In Burnette Ford, Inc. v. Hayes, 227 Ga. 551 (181 SE2d 866), the Supreme Court established the rule that where a party who does not have the burden of proof on trial of the case makes a motion for summary judgment, all evidence adduced on the motion, including the testimony of the party opposing the motion, is construed most strongly against the movant. Where, however, the respondent to a motion for summary judgment makes deliberate and intentional self-contradictory statements about a material issue of fact, that party's unfavorable testimony may be used against him. Chambers v. C. & S. Nat. Bank, 242 Ga. 498 (249 SE2d 214).
The two statements made by plaintiff did not directly contradict each other: the affidavit is limited to plaintiff's mental capacity from March to December, 1978, while the deposition is couched in terms of the present tense (January 1981). Since it cannot be said that plaintiff's affidavit is in material conflict with any position asserted by him in his deposition, Chambers is inapplicable and Burnette Ford requires that the evidence be construed most favorably for him. Because a material issue then exists, the grant of summary judgment to defendant must be reversed. See Turner v. Clark & Clark, 158 Ga. App. 79, 82-83 (279 SE2d 323).

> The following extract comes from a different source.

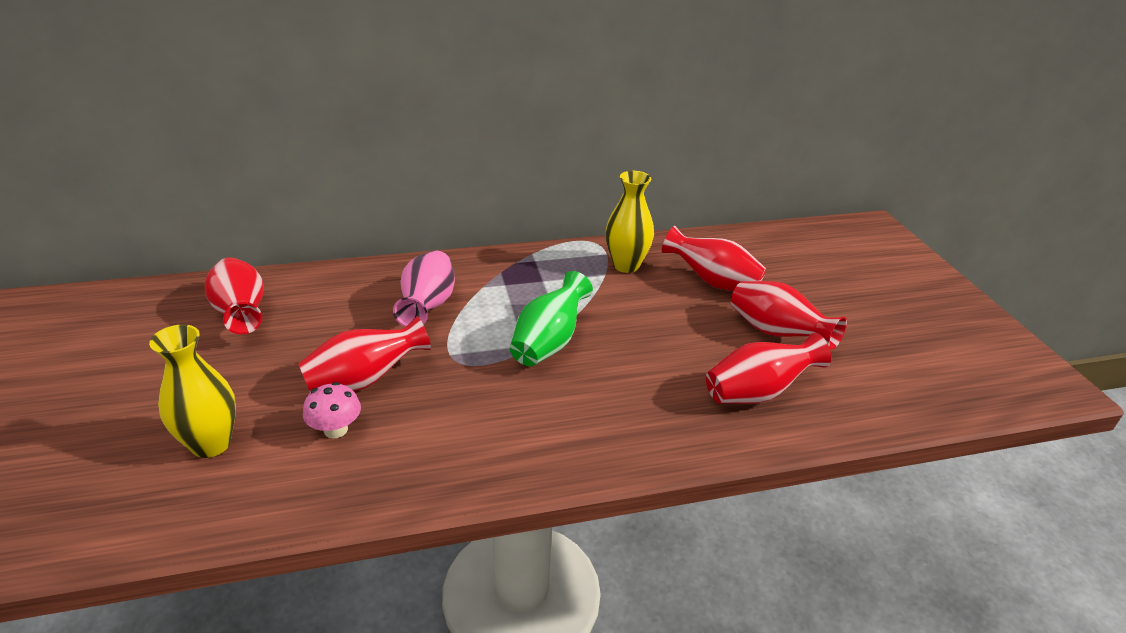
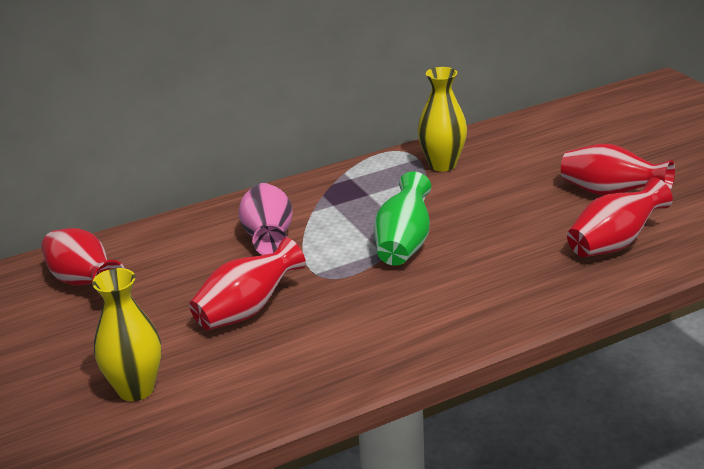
camera: 10 degrees left, 5 degrees down
(335, 429) = (246, 353): pink mushroom -> none
(712, 282) = (532, 162): red vase -> none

CARLEY, Judge, concurring specially.
Unlike the majority, I am not able to say with certainty whether there was or was not a conflict between the affidavit and the deposition testimony. I do know that I do not agree with that portion of the original majority opinion stating that the deposition testimony "is couched in terms of the present tense . . ." The question and answer in the deposition were as follows: "And you say you have had no mental problems? . . . No sir." The emphasized language is clearly past, not present tense. However, on motion for rehearing the majority suggests another possible interpretation of the question and answer without characterizing the tense in which the question was phrased. Under this admittedly literal analysis, the plaintiff denied that he said that he had not had any mental problems. Although overly exact and perhaps strained, such a construction of the testimony is technically correct. Nevertheless, I remain uncertain as to whether -- under any interpretation -- the relevant deposition testimony is contradicted by the affidavit. Because of that very uncertainty, I do not see how it can be said that any contradiction which did occur was deliberate or intentional so as to trigger the application of the rule of Chambers v. C. & S. Nat. Bank, 242 Ga. 498 (249 SE2d 214) (1978). Thus I concur with the majority in its determination that the grant of summary judgment must be reversed.
ON MOTION FOR REHEARING.
On motion for rehearing, defendant asserts that plaintiff, in his deposition, denied having any mental problems, past or present. However, a literal reading of plaintiff's deposition reveals that plaintiff responded negatively to the assertion that he was saying that he had had no mental problems. Taking the printed word for what it actually says and casting aside other possible interpretations which depend upon the speaker's intent, we must again conclude that plaintiff's deposition and affidavit are not in direct contradiction with each other, and the rule enunciated in Burnette Ford, Inc. v. Hayes, 227 Ga. 551 (181 SE2d 866), rather than the rule in Chambers v. C. & S. Nat. Bank, 242 Ga. 498 (249 SE2d 214), must be applied.
Motion for rehearing denied.
Warner S. Currie, E. Christopher Harvey, Sherie Bell Christy, for appellee.
Ron Parnell, for appellant.
DECIDED APRIL 6, 1982 -- REHEARING DENIED APRIL 27, 1982 -- CERT. APPLIED FOR.